Tax and your retirement

In simple terms, you don’t pay tax when you’re saving into your pension, but you do pay tax when you take your pension.

When you are saving into your pension, the government adds the tax you normally would have paid in income tax, in to your pension. So, as a 20% taxpayer, if you were to invest £100, tax relief would be added of £25 which is 20% of the gross contribution.

When you come to draw money out of your retirement savings, the government tax some of this money as if it were income. Normally 25% of your pension savings can be withdrawn tax-free. The remaining 75% will be taxed as income.

For example

Taking a lump sum (These figures assumed a confirmed tax code is being used and not an emergency tax code)

Lump sum25% tax-freeTaxed amountPersonal allowance 2015/16Tax ratesTotal tax bill
£20,000 £5,000 £15,000 £10,600 20% x £4,400 £880
£40,000 £10,000 £30,000 £10,600 20% x £19,400 £3,880
£100,000 £25,000 £75,000 £10,600 20% x £31,785
40% x £32,615
£19,403

Taking an income (These figures assumed a confirmed tax code and the tax-free personal allowance is already used)

Total pension25% tax-freeAmount left to provide an incomeChosen annual incomeTax paidIncome after tax
£100,000 £25,000 £75,000 £3,000 @ 20% = £600 £2,400
£200,000 £50,000 £150,000 £6,000 @ 20% =  £1,200 £4,800

The information in the two tables above is based on our understanding of current law and practice. Tax law and practice may change in the future. These figures do not take into account any other taxable income you may receive or additional taxable income that may move you into a higher tax bracket. These figures are for illustrative purposes only. The amount of tax you pay will depend on your personal circumstances.


Pass on your pension tax-free

If you die before the age of 75, your beneficiaries can take whatever remains of your pension savings as a tax-free lump sum, or take a tax-free income either through an income drawdown plan or an annuity.

If you die after your reach 75, your beneficiaries will have to pay tax on any money that’s passed on. If they take the money as a lump sum it will be taxed at their marginal rate of income tax.

Annual Allowance

  • The amount of money you can save into your pension each year while still receiving tax relief.
  • For the 2016/17 tax year the Annual Allowance is £40,000 or 100% of your salary if that is less.
  • The allowance will be reduced by £1 for each £2 of income between £150,000 and £210,000. The minimum allowance for those earning £210,000 or more will be £10,000.
  • If you exceed this limit you won’t receive any tax relief on the amount over the limit, and you may be liable to an annual allowance tax charge.
  • If you are not earning enough to pay income tax, you can still receive tax relief on pension contributions up to a maximum of £3,600 a year.

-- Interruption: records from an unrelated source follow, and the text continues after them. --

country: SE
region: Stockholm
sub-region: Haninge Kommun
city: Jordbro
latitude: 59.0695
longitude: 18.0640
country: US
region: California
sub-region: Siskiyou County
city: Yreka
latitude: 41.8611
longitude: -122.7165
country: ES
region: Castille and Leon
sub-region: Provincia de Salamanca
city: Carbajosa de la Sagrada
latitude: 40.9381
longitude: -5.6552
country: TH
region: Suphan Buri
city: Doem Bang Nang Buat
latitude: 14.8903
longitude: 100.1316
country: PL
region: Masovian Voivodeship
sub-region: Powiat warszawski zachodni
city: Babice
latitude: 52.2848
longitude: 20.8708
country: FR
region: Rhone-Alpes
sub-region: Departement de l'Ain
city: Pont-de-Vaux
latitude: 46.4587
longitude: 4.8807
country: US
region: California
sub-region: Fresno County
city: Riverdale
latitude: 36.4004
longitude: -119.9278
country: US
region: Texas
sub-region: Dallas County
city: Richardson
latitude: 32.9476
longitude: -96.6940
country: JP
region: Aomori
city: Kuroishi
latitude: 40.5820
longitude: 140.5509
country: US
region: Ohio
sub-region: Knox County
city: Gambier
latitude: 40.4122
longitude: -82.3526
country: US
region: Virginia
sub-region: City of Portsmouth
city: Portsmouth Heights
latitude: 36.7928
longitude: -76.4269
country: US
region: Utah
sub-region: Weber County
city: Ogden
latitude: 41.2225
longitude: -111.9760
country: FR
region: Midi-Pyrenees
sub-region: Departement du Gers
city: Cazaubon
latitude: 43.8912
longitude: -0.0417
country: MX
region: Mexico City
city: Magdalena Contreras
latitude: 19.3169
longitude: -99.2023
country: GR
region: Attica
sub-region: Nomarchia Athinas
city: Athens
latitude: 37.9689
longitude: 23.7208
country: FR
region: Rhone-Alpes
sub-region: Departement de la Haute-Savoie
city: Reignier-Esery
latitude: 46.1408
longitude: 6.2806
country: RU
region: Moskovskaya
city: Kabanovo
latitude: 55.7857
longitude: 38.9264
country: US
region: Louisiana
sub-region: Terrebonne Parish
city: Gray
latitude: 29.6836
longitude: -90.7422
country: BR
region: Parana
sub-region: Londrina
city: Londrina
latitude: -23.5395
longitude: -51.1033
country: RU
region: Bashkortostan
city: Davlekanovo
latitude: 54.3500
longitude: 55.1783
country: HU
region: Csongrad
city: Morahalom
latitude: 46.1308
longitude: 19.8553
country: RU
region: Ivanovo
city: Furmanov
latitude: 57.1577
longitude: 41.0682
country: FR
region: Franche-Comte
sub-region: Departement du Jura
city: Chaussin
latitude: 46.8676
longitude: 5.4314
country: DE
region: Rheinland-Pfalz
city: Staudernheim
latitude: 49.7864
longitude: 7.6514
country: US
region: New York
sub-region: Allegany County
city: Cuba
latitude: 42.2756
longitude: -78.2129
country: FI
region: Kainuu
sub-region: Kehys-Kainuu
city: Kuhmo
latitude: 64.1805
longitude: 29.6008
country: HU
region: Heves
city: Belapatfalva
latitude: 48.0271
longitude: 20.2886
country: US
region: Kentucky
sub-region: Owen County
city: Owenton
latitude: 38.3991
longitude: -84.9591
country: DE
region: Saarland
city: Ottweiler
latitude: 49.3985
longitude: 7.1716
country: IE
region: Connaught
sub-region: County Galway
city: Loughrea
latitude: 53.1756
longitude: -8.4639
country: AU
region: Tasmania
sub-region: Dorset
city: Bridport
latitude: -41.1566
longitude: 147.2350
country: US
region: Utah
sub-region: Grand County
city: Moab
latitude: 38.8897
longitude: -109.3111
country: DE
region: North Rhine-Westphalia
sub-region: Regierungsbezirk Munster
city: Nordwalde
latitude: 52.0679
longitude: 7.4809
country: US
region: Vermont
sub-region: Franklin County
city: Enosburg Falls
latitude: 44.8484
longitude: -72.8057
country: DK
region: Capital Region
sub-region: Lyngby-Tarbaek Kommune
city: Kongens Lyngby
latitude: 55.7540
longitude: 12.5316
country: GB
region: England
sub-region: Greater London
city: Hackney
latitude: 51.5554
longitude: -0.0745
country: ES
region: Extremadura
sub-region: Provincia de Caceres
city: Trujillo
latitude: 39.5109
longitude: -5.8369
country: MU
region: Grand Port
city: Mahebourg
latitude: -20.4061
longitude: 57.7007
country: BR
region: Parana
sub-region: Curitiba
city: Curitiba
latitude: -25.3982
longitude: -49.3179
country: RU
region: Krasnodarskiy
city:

Money Purchase Annual Allowance

  • The Annual Allowance is decreased when you start to take flexible income from your pension; this is known as the Money Purchase Annual Allowance.
  • This is the amount of money you can save in to defined contribution pensions, across all the schemes you belong to, and receive tax relief on.
  • For the 2016/17 tax year the Money Purchase Annual Allowance is £10,000.
  • If you exceed this limit you won’t receive any tax relief on the amount over the limit, and you will be liable to a tax charge.

Lifetime Allowance

  • A limit on the amount of pension benefit that can be drawn from pension schemes, whether as lump sums or retirement income, and can be paid without triggering an extra tax charge.
  • For the 2016/17 tax year the Lifetime Allowance is £1 million.
  • You may incur a charge when you go over this limit if you have not protected your savings. If you think you may breach this limit, we recommend you take financial advice.